Nvidia Cosmos 3
6 hours ago
- #Autonomous Vehicles
- #Artificial Intelligence
- #Robotics
- NVIDIA Cosmos 3 is a frontier foundation model for physical AI, unifying physical reasoning, world generation, and action generation in a single open model.
- It features a Mixture-of-Transformers architecture with a reasoner tower for multimodal interpretation and a generator tower for physics-aware video and action outputs.
- Two model sizes are available: Cosmos 3 Nano (16B parameters) for efficient, real-time inference and Cosmos 3 Super (64B parameters) for maximum quality and capability.

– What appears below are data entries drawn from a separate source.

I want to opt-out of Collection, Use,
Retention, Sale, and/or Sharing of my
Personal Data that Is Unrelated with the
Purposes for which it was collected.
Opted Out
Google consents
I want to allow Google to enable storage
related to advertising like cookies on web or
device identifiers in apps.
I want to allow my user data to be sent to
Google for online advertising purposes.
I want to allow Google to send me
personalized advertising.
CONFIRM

- The model supports diverse input and output modalities, including text, image, video, and action, for applications like robotics, autonomous vehicles, and smart spaces.
- NVIDIA is open-sourcing model checkpoints, datasets, training scripts, and deployment tools to foster reproducible physical AI development.
- Six synthetic data generation datasets covering robotics, physics, and driving are released for post-training and adaptation.
- The NVIDIA Cosmos Human Evaluation (HUE) framework provides objective fact verification for assessing video generation quality across physical AI domains.
- Cosmos 3 leads in benchmarks such as VANTAGE-Bench, PAI-Bench, and RoboLab for reasoning and generation tasks.
- Training recipes include supervised fine-tuning and action post-training for customizing the model to specific domains and embodiments.
- Deployment is optimized through NVIDIA NIM microservices with features like quantization, vLLM, and efficient video sampling for accelerated inference.